皮膚科・眼科希望増え、麻酔科医が不足
特に高収入の麻酔科医は、完全なフリーランスの人も現れ始め、メディアで脚光を浴びるようになった。
毎日放送(大阪市)は、5月21日放送の番組で、勤務医時代に比べて収入が倍近くになったというフリー麻酔科医の男性を取り上げた。この男性医師は、掛け持ちした10か所以上の病院を飛び回る毎日。勤務は週4日だが、人手不足で緊急依頼も多く、休日も携帯電話を手放せない。「昼間でも時間関係なく手術が入ってくるんですよね」と男性医師。収入も倍になったが、仕事も倍になった。
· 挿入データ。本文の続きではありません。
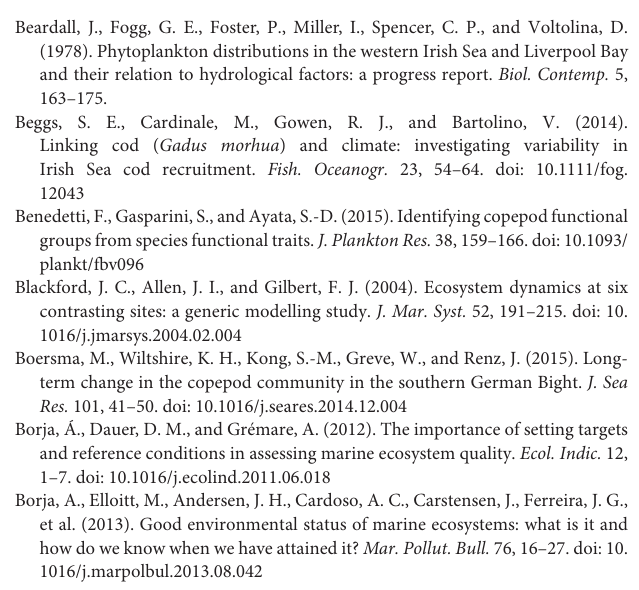
Figure 7 and to Mr. Brian Stewart for the collection and analysis of AFBI’s unpublished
なぜ麻酔科医がそれほど不足していて、引っ張りだこなのか。
医師紹介大手のメディカル・プリンシプルの広報担当者は、以前は外科医が代行する場合が多かったが、最近は麻酔科医の資格が求められるようになってきたことを挙げる。
さらに、麻酔科医のなり手がいない事情があるようだ。「登録者には、内科が一番多いのですが、外科や麻酔科よりも皮膚科や眼科の方が多いんですよ。当直業務もありませんし、人が死にません。産婦人科のように医療過誤の訴訟が増えているということもありません。つまり、手術のようなものは敬遠されつつあるということです」(広報担当者)。
ただ、完全なフリーランスは、まだごくまれにしか見られないという。メディカル・プリンシプルによると、登録医師は、時間のあるときに働く勤務医がほとんどだ、としている。
医療関係者の間では、非常勤やフリー医師は、必ずしも医師不足の解決策にはならない、と指摘する声も強い。常勤より非常勤の方がコスト高になることや、非常勤の場合、人数を多くしなければならず、不安定でもあるからだ。地方では、常勤が減ったために、閉鎖に追い込まれる病院も相次いでいる。